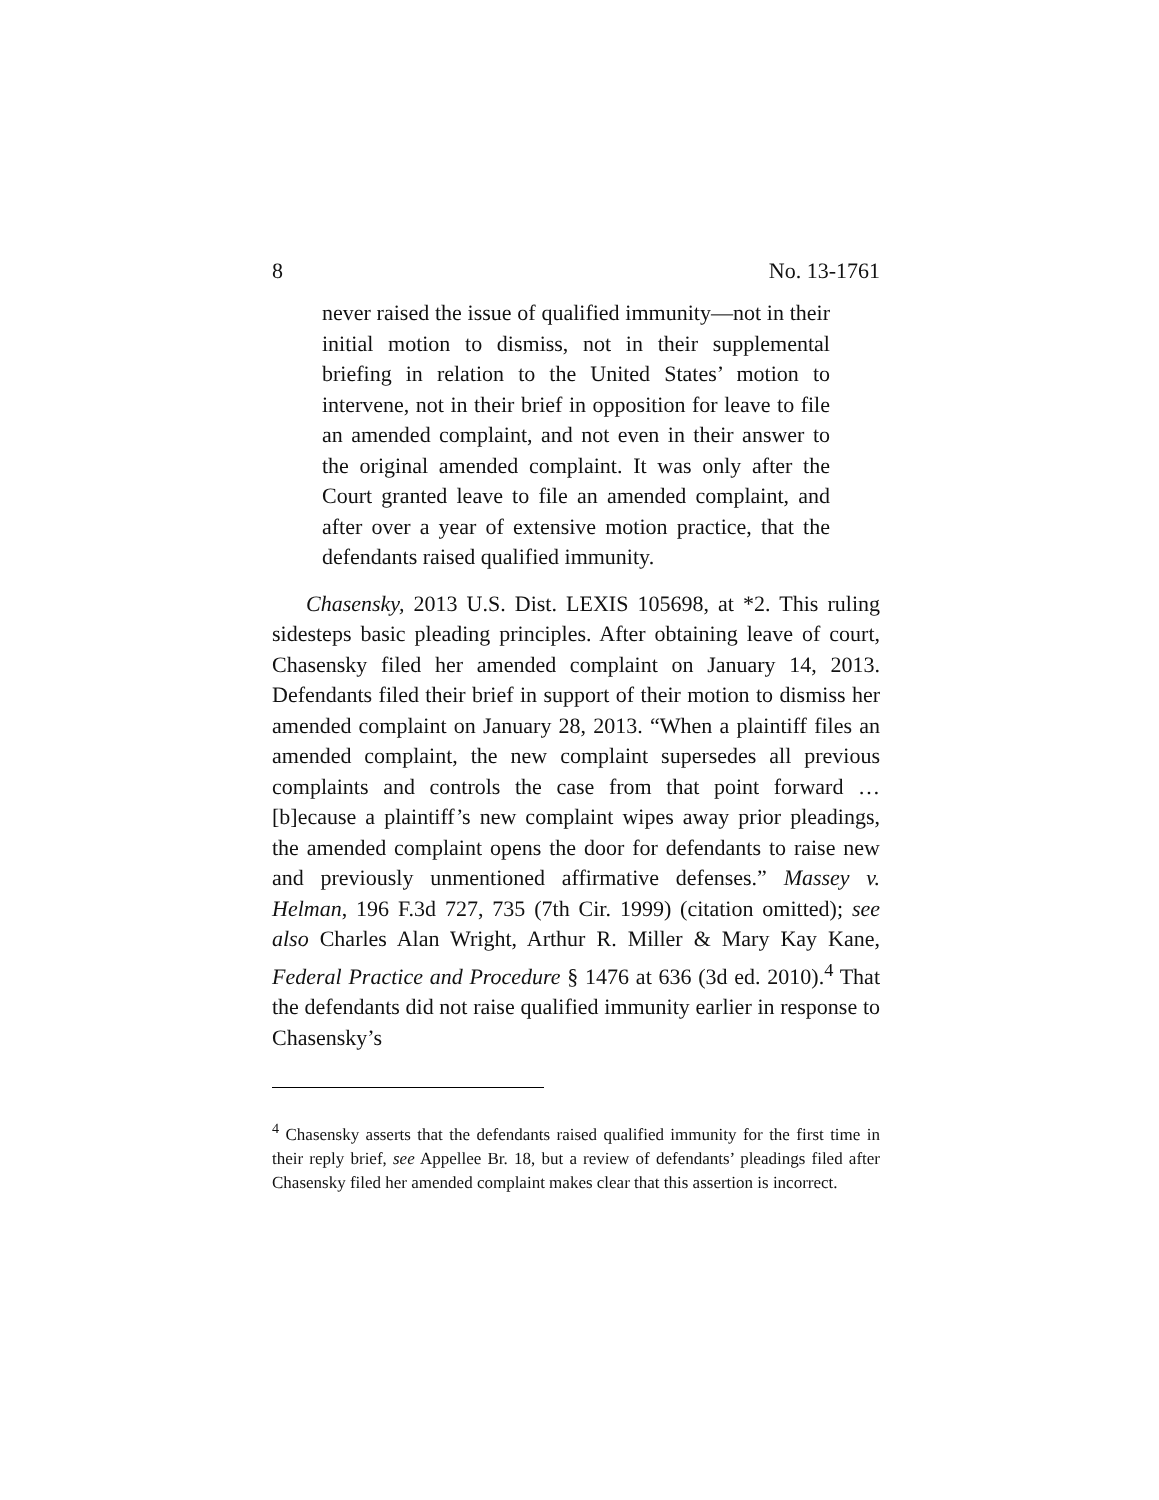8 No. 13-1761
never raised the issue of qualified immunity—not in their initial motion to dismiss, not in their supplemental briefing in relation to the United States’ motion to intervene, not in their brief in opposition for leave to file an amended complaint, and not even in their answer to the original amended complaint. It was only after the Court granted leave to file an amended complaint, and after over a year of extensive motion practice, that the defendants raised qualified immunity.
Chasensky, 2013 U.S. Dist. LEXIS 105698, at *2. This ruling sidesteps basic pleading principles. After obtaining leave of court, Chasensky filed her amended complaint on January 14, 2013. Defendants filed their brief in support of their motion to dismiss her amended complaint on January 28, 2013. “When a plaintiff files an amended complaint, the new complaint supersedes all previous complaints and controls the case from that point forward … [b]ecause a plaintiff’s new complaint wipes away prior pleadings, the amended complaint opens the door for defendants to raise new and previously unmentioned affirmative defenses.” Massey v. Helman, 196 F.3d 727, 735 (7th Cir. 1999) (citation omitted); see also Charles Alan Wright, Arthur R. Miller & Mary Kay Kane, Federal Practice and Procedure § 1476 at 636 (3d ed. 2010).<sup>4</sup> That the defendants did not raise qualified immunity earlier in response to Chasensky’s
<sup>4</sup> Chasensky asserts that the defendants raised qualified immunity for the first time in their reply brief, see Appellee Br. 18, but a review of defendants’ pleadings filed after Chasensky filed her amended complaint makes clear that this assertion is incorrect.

• EXERCISE DIRECTIONS:
Give back, exactly as written, the lines from the top of the material above to the line containing "never raised the", both included; skip every picture.

• WRITTEN SOLUTION:
8 No. 13-1761
never raised the issue of qualified immunity—not in their initial motion to dismiss, not in their supplemental briefing in relation to the United States’ motion to intervene, not in their brief in opposition for leave to file an amended complaint, and not even in their answer to the original amended complaint. It was only after the Court granted leave to file an amended complaint, and after over a year of extensive motion practice, that the defendants raised qualified immunity.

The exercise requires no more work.